** Exercise materials follows **
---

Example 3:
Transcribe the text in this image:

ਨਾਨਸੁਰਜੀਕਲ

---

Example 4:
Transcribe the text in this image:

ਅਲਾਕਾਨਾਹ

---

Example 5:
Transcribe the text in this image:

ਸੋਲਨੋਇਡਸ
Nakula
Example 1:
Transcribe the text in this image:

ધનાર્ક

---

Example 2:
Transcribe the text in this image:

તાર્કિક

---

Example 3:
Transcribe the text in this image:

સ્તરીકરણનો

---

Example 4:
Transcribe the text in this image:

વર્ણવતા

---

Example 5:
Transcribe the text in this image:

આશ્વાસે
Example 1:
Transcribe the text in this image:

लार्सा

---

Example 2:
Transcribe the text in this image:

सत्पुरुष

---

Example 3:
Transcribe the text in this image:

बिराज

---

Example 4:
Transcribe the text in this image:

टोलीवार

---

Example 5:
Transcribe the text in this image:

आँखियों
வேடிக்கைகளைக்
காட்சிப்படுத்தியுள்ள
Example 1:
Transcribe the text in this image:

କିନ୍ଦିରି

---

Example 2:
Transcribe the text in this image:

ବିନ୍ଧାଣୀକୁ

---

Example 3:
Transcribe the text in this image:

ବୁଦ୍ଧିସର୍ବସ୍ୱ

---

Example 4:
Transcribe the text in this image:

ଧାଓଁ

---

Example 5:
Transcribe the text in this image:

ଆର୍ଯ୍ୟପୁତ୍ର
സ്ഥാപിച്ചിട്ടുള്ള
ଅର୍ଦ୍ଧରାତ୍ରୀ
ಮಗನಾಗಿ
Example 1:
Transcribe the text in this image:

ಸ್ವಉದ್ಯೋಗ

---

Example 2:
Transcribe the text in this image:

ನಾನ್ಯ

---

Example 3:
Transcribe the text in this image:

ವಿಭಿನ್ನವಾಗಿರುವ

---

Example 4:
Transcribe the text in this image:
** End of Exercise materials **
Task objective: Transcribe every entry verbatim.

Response for this exercise:
---

Example 3:
Transcribe the text in this image:

ਨਾਨਸੁਰਜੀਕਲ

---

Example 4:
Transcribe the text in this image:

ਅਲਾਕਾਨਾਹ

---

Example 5:
Transcribe the text in this image:

ਸੋਲਨੋਇਡਸ
Nakula
Example 1:
Transcribe the text in this image:

ધનાર્ક

---

Example 2:
Transcribe the text in this image:

તાર્કિક

---

Example 3:
Transcribe the text in this image:

સ્તરીકરણનો

---

Example 4:
Transcribe the text in this image:

વર્ણવતા

---

Example 5:
Transcribe the text in this image:

આશ્વાસે
Example 1:
Transcribe the text in this image:

लार्सा

---

Example 2:
Transcribe the text in this image:

सत्पुरुष

---

Example 3:
Transcribe the text in this image:

बिराज

---

Example 4:
Transcribe the text in this image:

टोलीवार

---

Example 5:
Transcribe the text in this image:

आँखियों
வேடிக்கைகளைக்
காட்சிப்படுத்தியுள்ள
Example 1:
Transcribe the text in this image:

କିନ୍ଦିରି

---

Example 2:
Transcribe the text in this image:

ବିନ୍ଧାଣୀକୁ

---

Example 3:
Transcribe the text in this image:

ବୁଦ୍ଧିସର୍ବସ୍ୱ

---

Example 4:
Transcribe the text in this image:

ଧାଓଁ

---

Example 5:
Transcribe the text in this image:

ଆର୍ଯ୍ୟପୁତ୍ର
സ്ഥാപിച്ചിട്ടുള്ള
ଅର୍ଦ୍ଧରାତ୍ରୀ
ಮಗನಾಗಿ
Example 1:
Transcribe the text in this image:

ಸ್ವಉದ್ಯೋಗ

---

Example 2:
Transcribe the text in this image:

ನಾನ್ಯ

---

Example 3:
Transcribe the text in this image:

ವಿಭಿನ್ನವಾಗಿರುವ

---

Example 4:
Transcribe the text in this image:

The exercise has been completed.